[Collected data entries]:
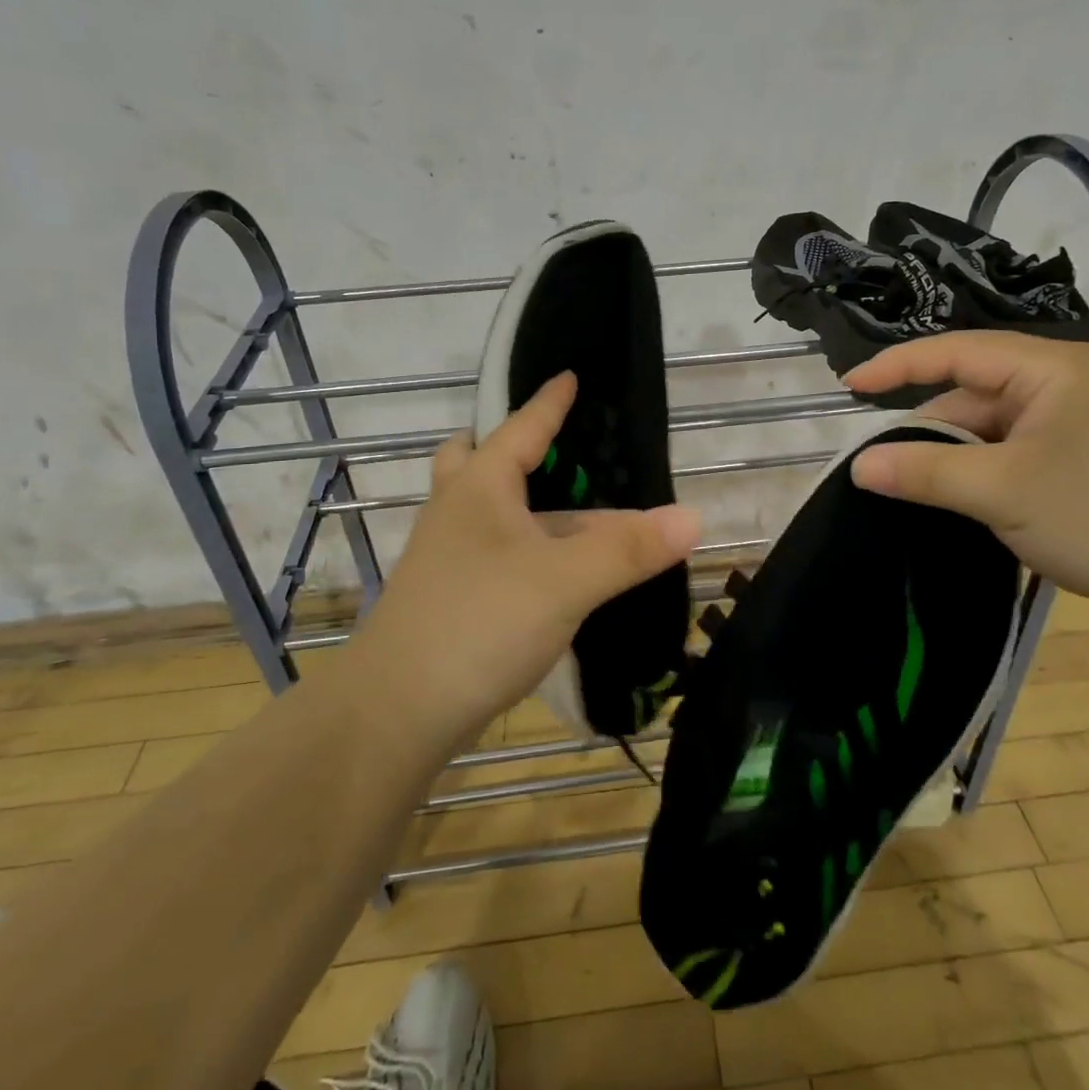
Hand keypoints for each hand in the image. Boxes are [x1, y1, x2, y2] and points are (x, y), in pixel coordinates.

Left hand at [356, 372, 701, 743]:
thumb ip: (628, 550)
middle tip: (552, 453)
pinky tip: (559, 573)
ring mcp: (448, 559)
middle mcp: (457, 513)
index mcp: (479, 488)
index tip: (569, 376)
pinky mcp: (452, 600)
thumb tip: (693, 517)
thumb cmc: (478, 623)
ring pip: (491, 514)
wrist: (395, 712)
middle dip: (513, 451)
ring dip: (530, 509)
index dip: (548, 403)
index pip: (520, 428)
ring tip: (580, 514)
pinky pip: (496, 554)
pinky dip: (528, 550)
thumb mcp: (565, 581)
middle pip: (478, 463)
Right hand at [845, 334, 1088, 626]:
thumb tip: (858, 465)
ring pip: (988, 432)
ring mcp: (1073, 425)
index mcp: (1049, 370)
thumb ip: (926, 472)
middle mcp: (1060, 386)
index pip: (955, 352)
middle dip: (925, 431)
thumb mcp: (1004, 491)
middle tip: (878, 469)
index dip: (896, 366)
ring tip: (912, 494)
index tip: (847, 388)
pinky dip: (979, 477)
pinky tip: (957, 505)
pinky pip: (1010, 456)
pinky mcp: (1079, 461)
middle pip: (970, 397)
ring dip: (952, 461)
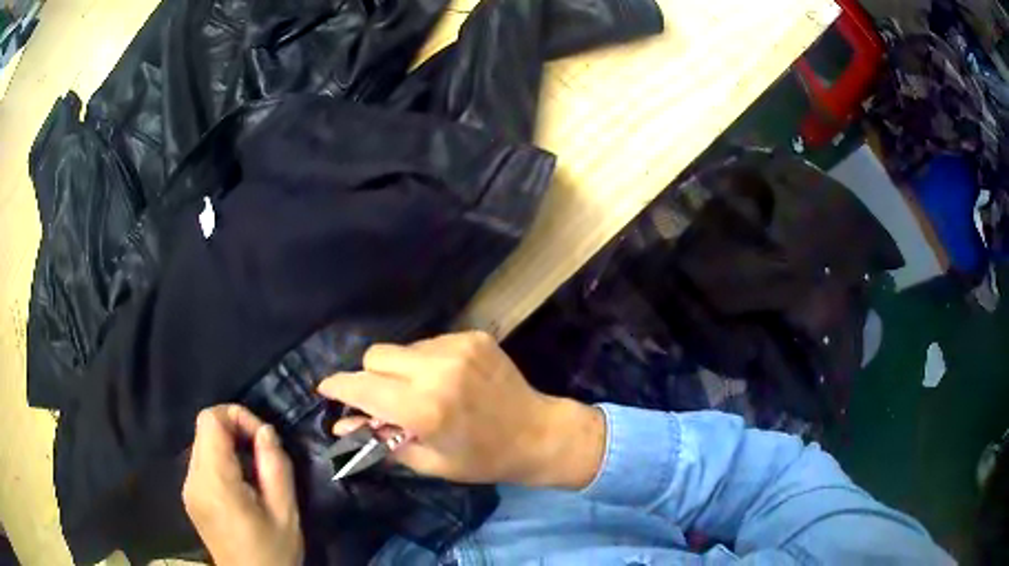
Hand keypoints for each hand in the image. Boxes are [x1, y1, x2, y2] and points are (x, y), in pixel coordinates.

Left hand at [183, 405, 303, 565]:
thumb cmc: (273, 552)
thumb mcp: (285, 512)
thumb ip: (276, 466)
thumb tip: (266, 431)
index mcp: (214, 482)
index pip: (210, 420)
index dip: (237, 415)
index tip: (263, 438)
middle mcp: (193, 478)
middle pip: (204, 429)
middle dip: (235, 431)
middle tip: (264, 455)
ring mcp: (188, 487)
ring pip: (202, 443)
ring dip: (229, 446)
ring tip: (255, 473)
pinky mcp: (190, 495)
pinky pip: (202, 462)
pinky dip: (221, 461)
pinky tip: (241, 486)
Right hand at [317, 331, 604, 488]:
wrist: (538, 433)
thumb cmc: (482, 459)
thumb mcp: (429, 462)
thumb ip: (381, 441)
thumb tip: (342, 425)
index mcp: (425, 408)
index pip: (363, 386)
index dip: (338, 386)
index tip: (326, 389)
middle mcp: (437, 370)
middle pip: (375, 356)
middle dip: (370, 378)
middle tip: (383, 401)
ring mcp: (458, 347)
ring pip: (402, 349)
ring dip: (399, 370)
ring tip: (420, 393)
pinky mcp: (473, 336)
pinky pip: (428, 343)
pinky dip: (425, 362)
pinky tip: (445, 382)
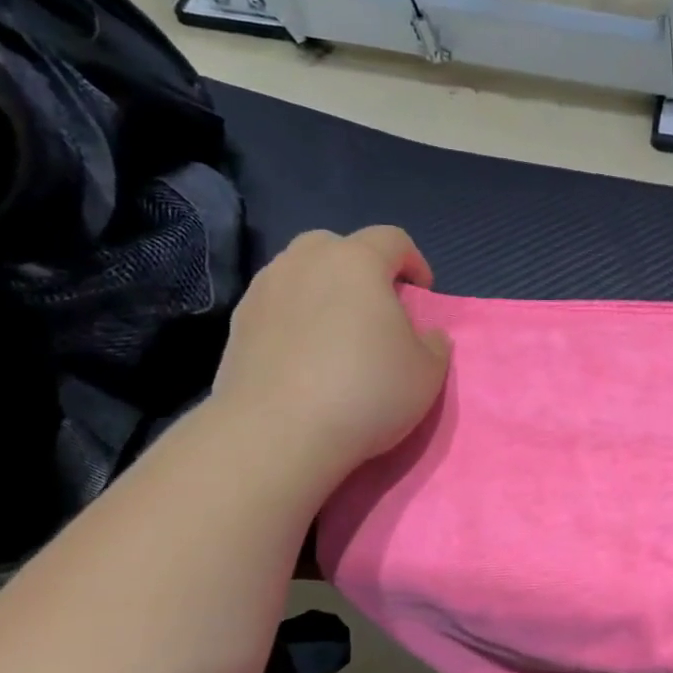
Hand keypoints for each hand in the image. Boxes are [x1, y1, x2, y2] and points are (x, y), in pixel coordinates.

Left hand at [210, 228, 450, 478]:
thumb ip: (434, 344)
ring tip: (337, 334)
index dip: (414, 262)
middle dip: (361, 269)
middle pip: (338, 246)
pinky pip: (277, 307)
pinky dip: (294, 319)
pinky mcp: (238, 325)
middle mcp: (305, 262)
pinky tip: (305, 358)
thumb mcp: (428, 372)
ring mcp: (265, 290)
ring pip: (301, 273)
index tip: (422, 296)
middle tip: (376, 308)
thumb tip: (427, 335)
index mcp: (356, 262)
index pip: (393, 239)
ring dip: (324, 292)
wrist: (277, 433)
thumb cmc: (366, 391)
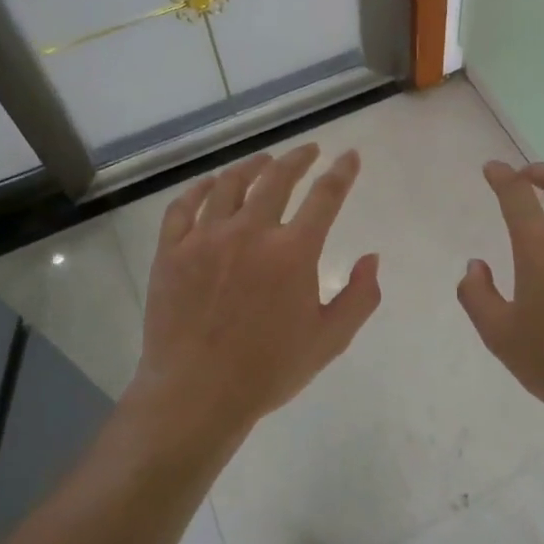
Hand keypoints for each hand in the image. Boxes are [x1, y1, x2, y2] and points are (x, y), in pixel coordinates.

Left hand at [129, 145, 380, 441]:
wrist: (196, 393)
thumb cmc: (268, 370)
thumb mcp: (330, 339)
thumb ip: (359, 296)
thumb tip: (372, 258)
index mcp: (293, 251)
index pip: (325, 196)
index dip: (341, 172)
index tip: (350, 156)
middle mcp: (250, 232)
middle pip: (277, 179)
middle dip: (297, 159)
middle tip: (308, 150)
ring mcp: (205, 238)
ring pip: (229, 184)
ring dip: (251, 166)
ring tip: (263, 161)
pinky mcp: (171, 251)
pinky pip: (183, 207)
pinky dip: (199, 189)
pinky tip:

[Exercise details]: Looking back over the data above, restate word for word the lines that begin at the line with "pinky dip: (528, 550)" and end at the line with "index pip: (955, 352)", inclusive.

[Task output]:
pinky dip: (528, 550)
thumb mcp: (565, 581)
middle pip: (478, 463)
Right hand at [845, 334, 1088, 626]:
thumb tip: (858, 465)
ring pip: (988, 432)
ring mcp: (1073, 425)
index mcp: (1049, 370)
thumb ip: (926, 472)
middle mcp: (1060, 386)
index pip: (955, 352)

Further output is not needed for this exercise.